Le pâturage, surtout d'herbe verte si elle existe (herbe de diguettes de parcelles irriguées), est un très bon complément de la paille traitée lorsque cette dernière n'est disponible qu'en quantités limitées.

Question 14

Qu'apporte le traitement à l'urée par rapport à la simple complémentation avec la même quantité d'urée que pour le traitement?

Réponse 14

Le traitement agit sur la structure des parois végétales: la paille devient plus digestible et est plus riche en azote.

La supplémentation à l'urée stimule certes la flore microbienne du rumen qui digère ainsi mieux la paille mais pas dans la même proportion que le traitement proprement dit.

Le traitement reste donc supérieur à la supplémentation à l'urée.

Question 15

Est-il possible de distribuer des blocs multinutritionnels en plus de la paille traitée?

Réponse 15

Les blocs multinutritionnels apportent à l'animal un complément d'azote, de minéraux et d'énergie. Leur utilisation avec la paille traitée valorise donc mieux la ration.

Cependant, compte tenu de la richesse de la paille traitée en azote non protéique, il est recommandé de réduire l'incorporation de l'urée dans les blocs à 5% afin d'éviter les risques d'intoxication par excès d'ammoniac dans la panse.

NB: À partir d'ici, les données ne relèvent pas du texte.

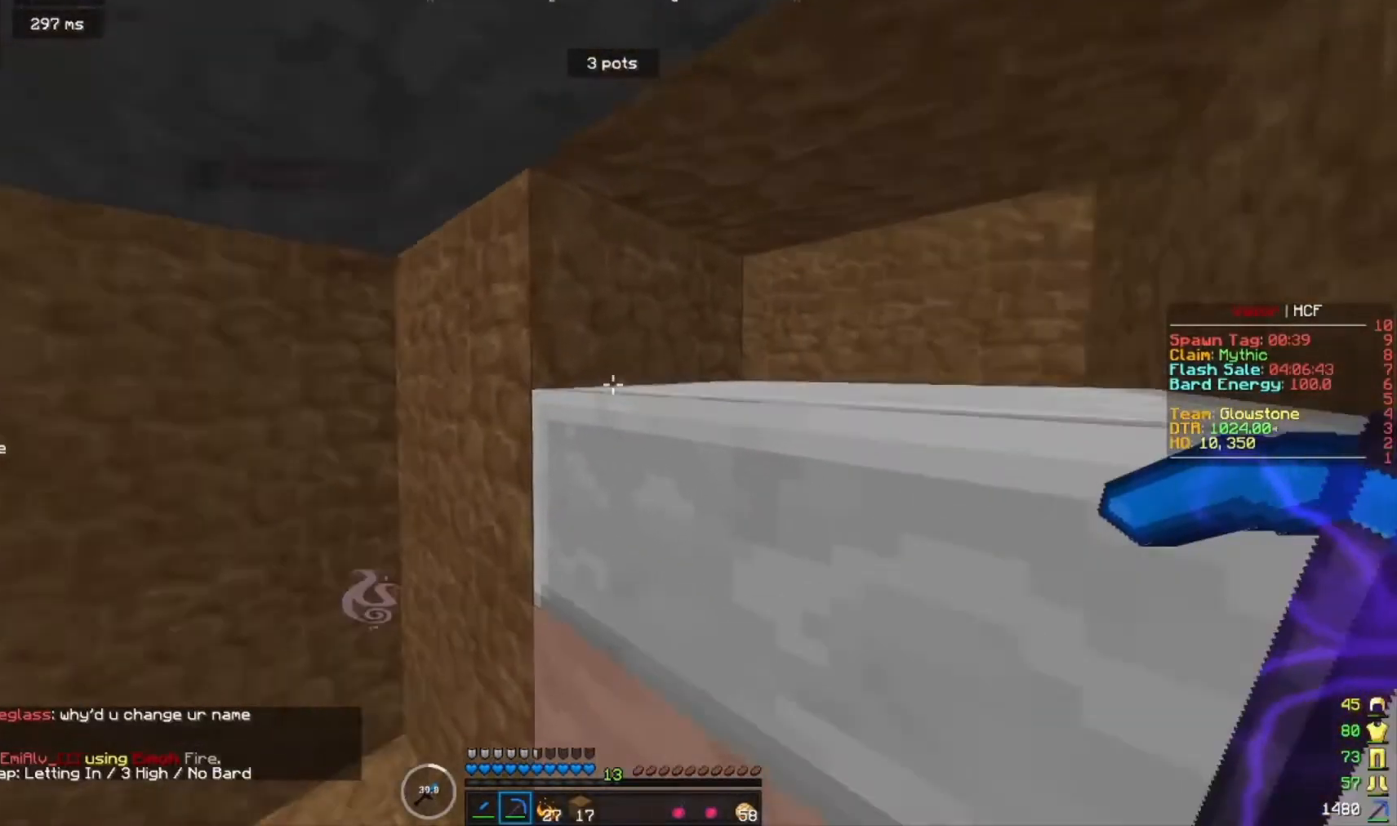
{"keys": [], "mouse": ["left"], "events": [[100, "d", "up"], [133, "a", "down"], [300, "mouse_left", "down"], [467, "a", "up"]]}
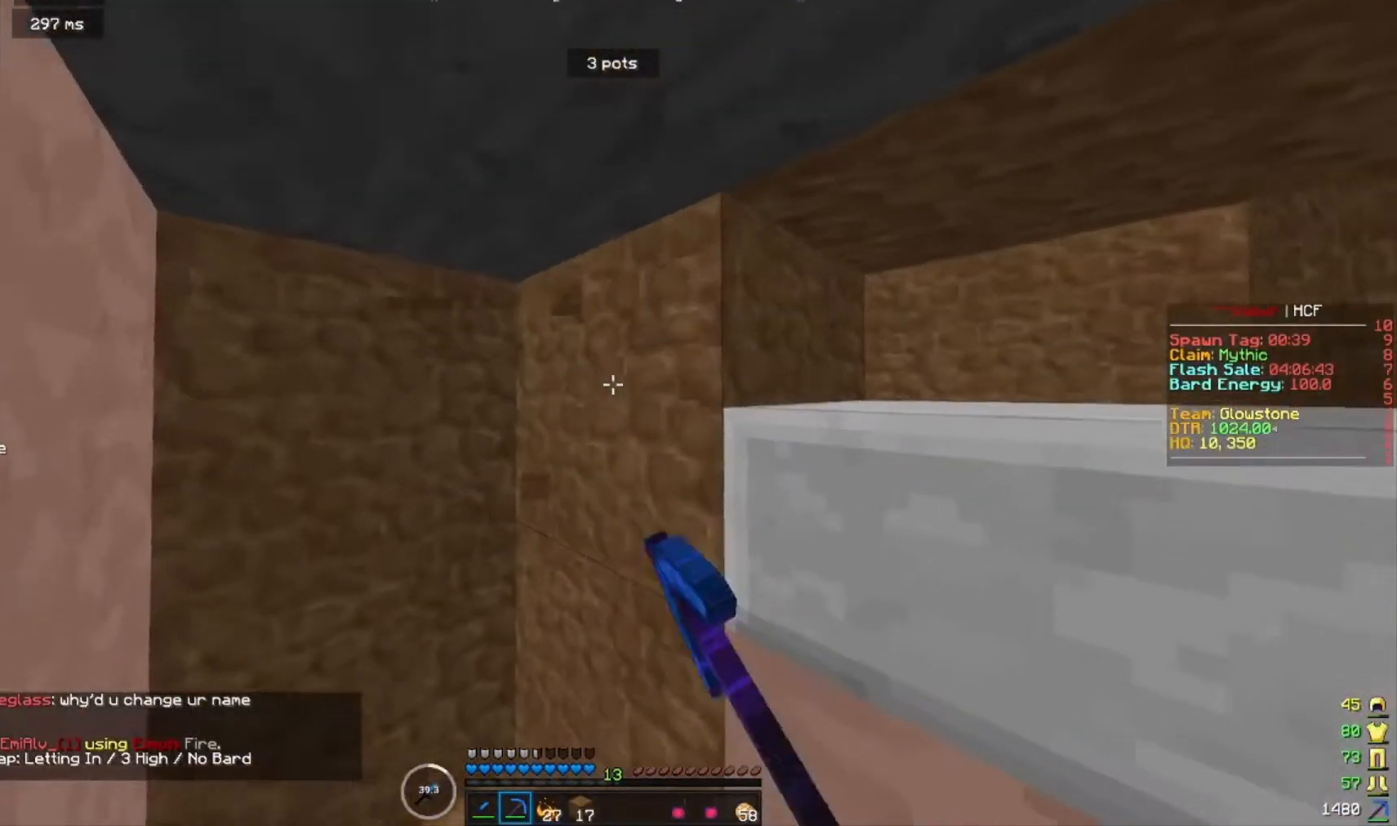
{"keys": ["d"], "mouse": ["left"], "events": [[133, "mouse_left", "up"], [300, "d", "down"], [367, "mouse_left", "down"]]}
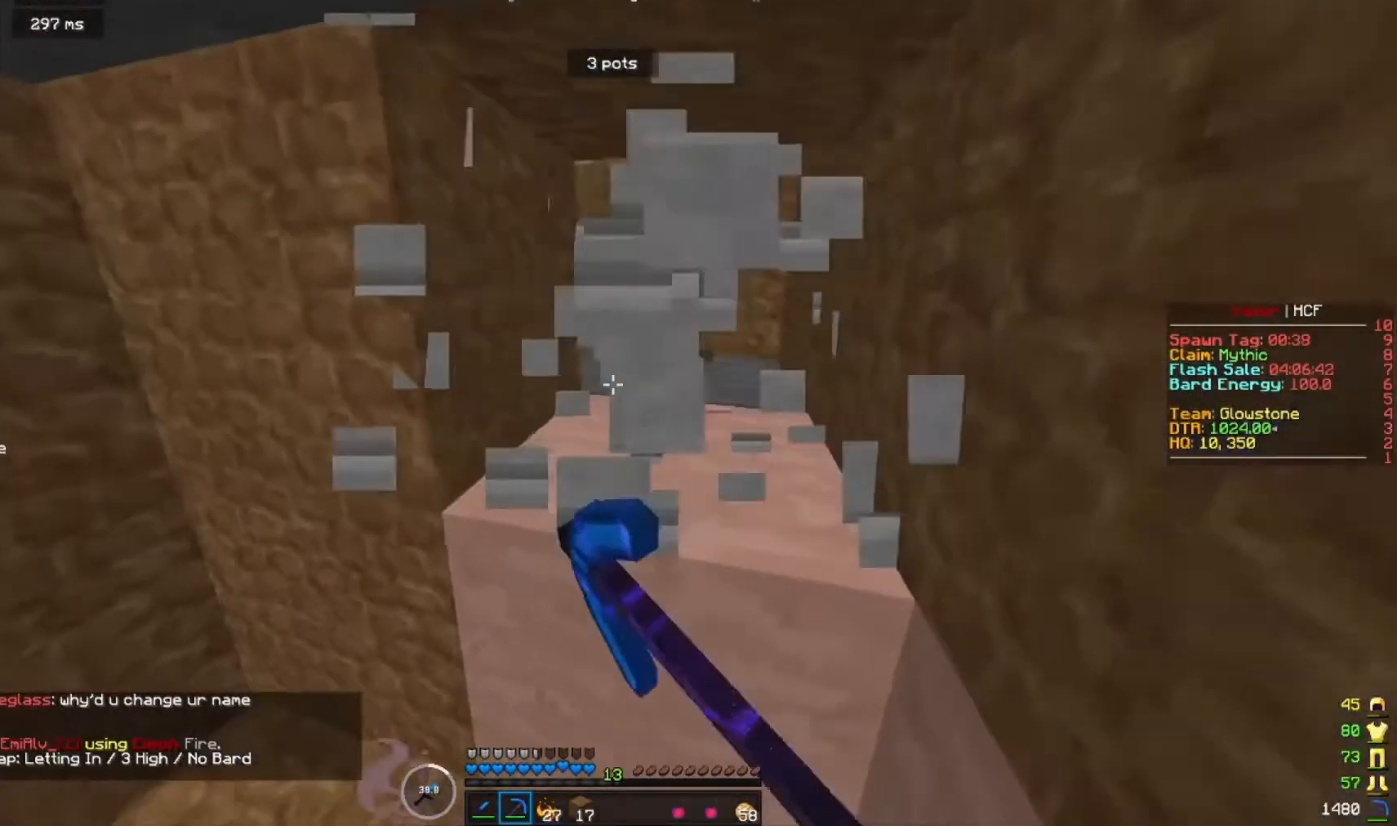
{"keys": ["d", "w"], "mouse": ["left"], "events": [[333, "w", "down"]]}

L'apport de minéraux, en particulier S et Mg, est de toutes façons recommandé pour parfaire l'effet bénéfique du traitement.

Toutefois l'intérêt économique de cet apport devra être bien calculé. Un supplément minéral serait sans doute en général suffisant et plus approprié.

Question 16

Que faire si les animaux refusent de manger la paille traitée?

Réponse 16

Insister.

L'animal doit s'habituer à ce nouvel aliment. Ce dernier a une odeur piquante et, il est vrai, désagréable ou surprenante... qui peut amener l'animal à le dédaigner pendant les premier jours. Il est utile d'aérer la paille avant de la distribuer et de continuer sa distribution sans découragement. Au bout de quelques jours voire une semaine l'animal se mettra à la consommer. Lorsque l'animal sera bien habitué c'est le fourrage non traité qu'il dédaignera... et il ne sera plus nécessaire d'aérer la paille traitée avant de la distribuer.

Question 17

Que faire en cas de surdosage manifeste?

Réponse 17

Si vous constatez des zones de paille ou de fourrage manifestement très foncées et d'odeur très piquante, c'est qu'il y a eu surdosage d'urée dans ces zones. Il est également possible que l'ensemble du stock présente les mêmes caractéristiques.

S'il ne s'agit que de zones, les jeter ou les mélanger avec le reste du stock si elles sont nombreuses.

S'il s'agit de l'ensemble du stock, deux possibilités:

· si te stock n'est pas important, le jeter sur le tas de fumier,
· si le stock est important et que le rejet représente une perte importante, le mélanger à part égale avec un fourrage non traité.

Cependant il est à noter que cette situation a été rarement rencontrée dans la pratique.